Il risultato lo conoscete già. La divisione è stata operata seguendo uno schema di tipo “coro/sintetizzatore/chitarra pura” e “coro/sintetizzatore/chitarra distorta”, proprio perché questo è il modello applicabile alla maggior parte delle canzoni rientranti delle top hit. Per fare un esempio noto, la formula è risultata presente in tutti i più grandi successi di Michael Jackson, da Billie Jean a Bad. Le configurazioni per i pezzi posti in fondo alle liste erano tre: chitarra acustica, pianoforte acustico e nessuna stringa; chitarra pura e pianoforte acustico e basso; sintetizzatore e niente pianoforte elettronico. Questo è quanto successo, ad esempio, durante l’ascolto di Nothing really matters di Madonna. Insomma, l’accompagnamento vocale risulta una costante nei brani di successo.
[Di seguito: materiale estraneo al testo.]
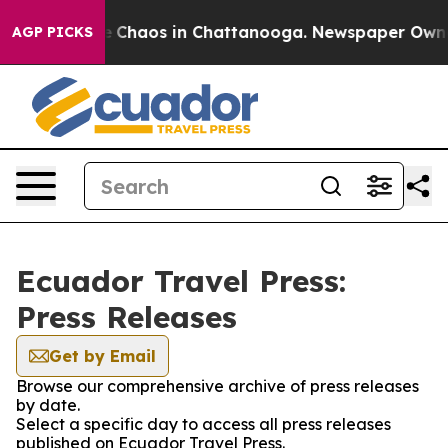
al Collapse
Chaos in Chattanooga. Newspaper Owner C
AGP PICKS
Ecuador Travel Press:
Press Releases
Get by Email
Browse our comprehensive archive of press releases
by date.
Select a specific day to access all press releases
published on Ecuador Travel Press.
A cosa è dovuto veramente il successo del coro, lo spiega con una sua interpretazione proprio Ordanini:”la presenza di coristi aiuta a definire il ‘timbro vocale‘ e facilita la ripetizione delle parti più orecchiabili della canzone”. Diversa è la questione dal punto di vista degli altri strumenti. Mediamente un gruppo che suona ne annovera dai 3 ai 5 ma lo stesso studio rivela che le posizioni di successo cambiano in base all’utilizzo di più o meno strumenti. Nel tempo però, le preferenze di quella che in gergo tecnico è detta “densità” musicale sono cambiate molto: fino a metà anni ’70 si apprezzava la purezza e semplicità dei suoni, che naturalmente non richiedevano un grande complesso di strumenti. Da lì in poi la tendenza si è invertita, venendo ad essere molto apprezzati virtuosismi particolari e complessità notevoli. Questo almeno fino agli anni 2000. Attualmente c’è una significativa riscoperta di una purezza sonora, in realtà difficile da ricreare e apprezzare con gran parte dei dispositivi sul mercato. Continua Ordanini:”Il consumatore sembra dunque premiare le canzoni con una struttura strumentale semplice o sofisticata, e caratterizzate da specifiche configurazioni strumentali nelle quali spicca il ruolo giocato dal coro”. Morale della storia, vi piacciano o no le band con membri numerosi, se volete davvero vincere premi formate un coro.
Naturalmente, al di là delle battute, il coro non può essere l’unica variabile da prendere in considerazione per determinare il successo di un artista, si intende. Questo lo spiegano direttamente relatori nel loro studio. Le opportunità, anche dal punto di vista mediatico e commerciale, giocano un ruolo fondamentale. Il dato “corale” resta, ovviamente molto significativo. Anzi, c’è da chiedersi se lo vedremo direttamente applicato alla prossima edizione di Sanremo, in partenza proprio oggi. Nel 2013 addirittura il coro dell’Armata Rossa si presentò in scena per duettare con Toto Cutugno. Per quest’anno nulla è dato sapere, magari vedremo un’altra sorpresa canora. “Se la strumento non è tocco, non si sa che voce abbia” recita un proverbio popolare. Per fortuna in un coro di voci ce ne sono molte.